Gotta agree about the trees. Of course, some papers might use recycled newsprint for their publications but who knows for sure.

News in print may die but there will always be news to report. It's just a matter of how it's reported.

Like this comment
Posted by Resident
a resident of Another Palo Alto neighborhood
on Sep 15, 2014 at 2:27 pm

I used to be a print reader, particularly when I was a train commuter many moons ago.

The majority of a print newspaper can be printed days in advance. The front page news and the back page sport has a deadline to print and even though there can be second editions and hold the presses until... a morning newspaper in print is old news by the time it reaches a home. Particularly here on the West coast, so much has already happened in the day by the time we eat our breakfast that the only real benefit of a printed newspaper is for the magazine pages in the center.

The biggest problem for a print newspaper is getting to bed and then on your doorstep so that you can read it with your morning cup of tea.

I turn on my computer and expect to be able to read the latest facts from all over the world which is why I am no longer a print reader. I do not want to read yesterday's news when there is more up to date information at my fingertips.

I appreciate the job done by good journalists and particularly understand that they need to still have time to proof read and edit their articles. As an example, the day Robin Williams' death was reported, the first I heard of it on my car radio was "unconfirmed reports are stating that RW died but as yet we do not know if this is an internet hoax as his publicist has not released a press statement". Getting the news out has to be accurate, but we do expect to hear it fast.

For this reason, the demise of the print versions is going to continue. The next big question is how to pay for the news and news organizations are either charging for access to their sites or we have advertising to pay for it. This should be the next debate. Should advertisers therefore have any say in the way the newspapers in which they advertise are run?

1 person likes this
Posted by D.C. Mitchell
a resident of Professorville
on Sep 15, 2014 at 4:37 pm

I've lived here in Silicon Valley, as it is now called, for the past 50 years. As one might expect, this is a unique place of mostly highly educated, energetic people, interested in the goings-on in all places among all groups of people.

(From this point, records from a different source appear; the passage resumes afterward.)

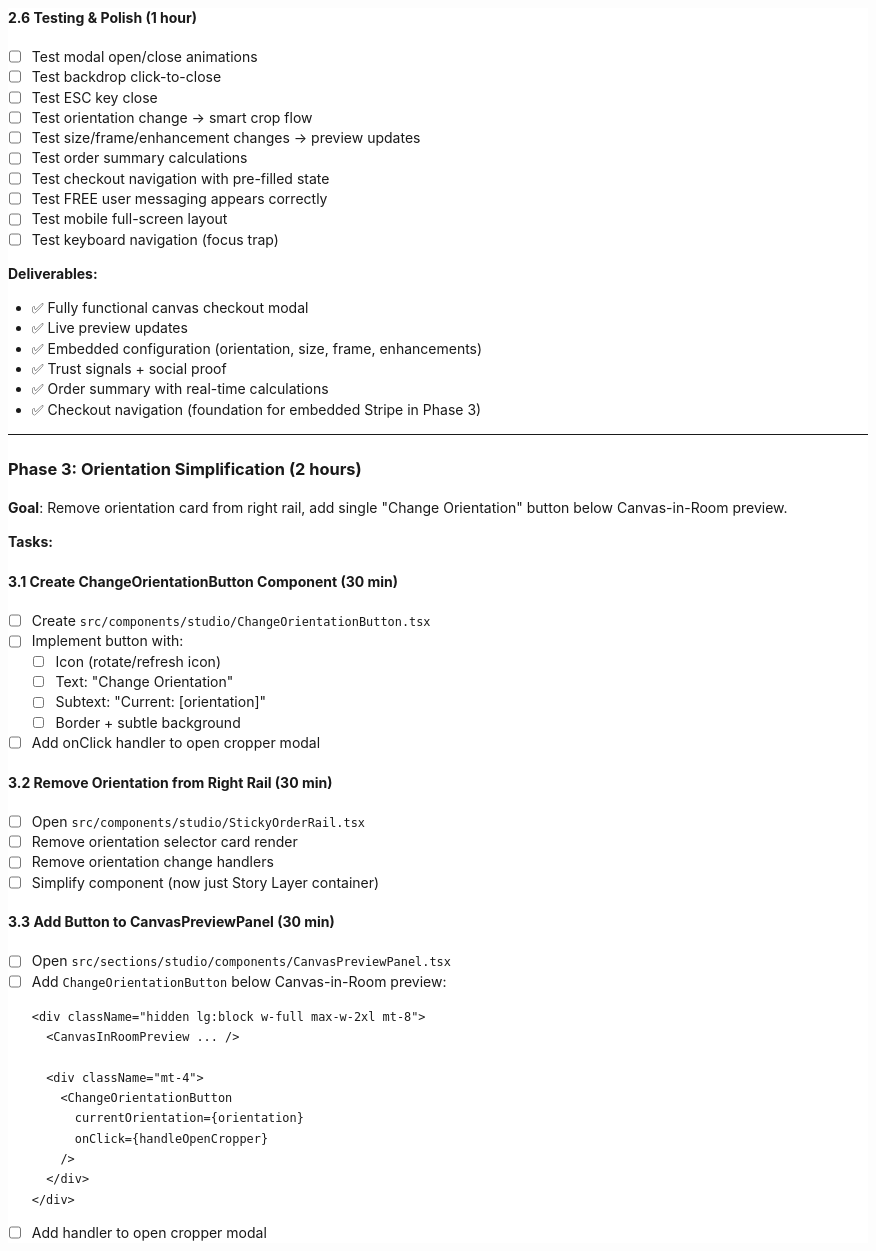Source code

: #### 2.6 Testing & Polish (1 hour)
- [ ] Test modal open/close animations
- [ ] Test backdrop click-to-close
- [ ] Test ESC key close
- [ ] Test orientation change → smart crop flow
- [ ] Test size/frame/enhancement changes → preview updates
- [ ] Test order summary calculations
- [ ] Test checkout navigation with pre-filled state
- [ ] Test FREE user messaging appears correctly
- [ ] Test mobile full-screen layout
- [ ] Test keyboard navigation (focus trap)

**Deliverables:**
- ✅ Fully functional canvas checkout modal
- ✅ Live preview updates
- ✅ Embedded configuration (orientation, size, frame, enhancements)
- ✅ Trust signals + social proof
- ✅ Order summary with real-time calculations
- ✅ Checkout navigation (foundation for embedded Stripe in Phase 3)

---

### Phase 3: Orientation Simplification (2 hours)

**Goal**: Remove orientation card from right rail, add single "Change Orientation" button below Canvas-in-Room preview.

**Tasks:**

#### 3.1 Create ChangeOrientationButton Component (30 min)
- [ ] Create `src/components/studio/ChangeOrientationButton.tsx`
- [ ] Implement button with:
  - [ ] Icon (rotate/refresh icon)
  - [ ] Text: "Change Orientation"
  - [ ] Subtext: "Current: [orientation]"
  - [ ] Border + subtle background
- [ ] Add onClick handler to open cropper modal

#### 3.2 Remove Orientation from Right Rail (30 min)
- [ ] Open `src/components/studio/StickyOrderRail.tsx`
- [ ] Remove orientation selector card render
- [ ] Remove orientation change handlers
- [ ] Simplify component (now just Story Layer container)

#### 3.3 Add Button to CanvasPreviewPanel (30 min)
- [ ] Open `src/sections/studio/components/CanvasPreviewPanel.tsx`
- [ ] Add `ChangeOrientationButton` below Canvas-in-Room preview:
  ```tsx
  <div className="hidden lg:block w-full max-w-2xl mt-8">
    <CanvasInRoomPreview ... />

    <div className="mt-4">
      <ChangeOrientationButton
        currentOrientation={orientation}
        onClick={handleOpenCropper}
      />
    </div>
  </div>
  ```
- [ ] Add handler to open cropper modal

We have witnessed newspapers come and go over the years and have formed opinions of the types of news coverage about which most people here are most interested, and news coverage not interesting to many. We seem to be interested about advances in medicine, electronics including all things high-tech, and social interaction of a positive nature within the newspaper distribution area; with over two million people in this area that is not a problem to cover.

What most people do not want to see in this local newspaper is coverage, superficial as it is, of news items from areas far removed from this interesting, industrious, fascinating area. and we do not want to have to be subjected to political opinion that the large majority of us entirely disagree with, such as political editorial cartoons from places such as ultra-right wing, isolationist Victorville, CA which is small in area and at least 500 miles from The San Jose Mercury News' circulation area.

1 person likes this
Posted by Share
a resident of Embarcadero Oaks/Leland
on Sep 21, 2014 at 10:25 pm

As much as I like newspapers printed on paper, everyone knows their days are numbered. So right now we have newspapers simultaneously on paper and online. Trouble is, people don't much like to have to pay for news content online. For example, I receive the "front page" of the online NY Times for free, but they want me to pay to read individual articles in full. However, I have a way around that. So, then, media companies will have to get their online revenue from ads. What I see is a general dumbing down of online news content with poorly paid writers and a quest for eyeballs using inane subjects, such as "The Ten Best American Cities for Blind People."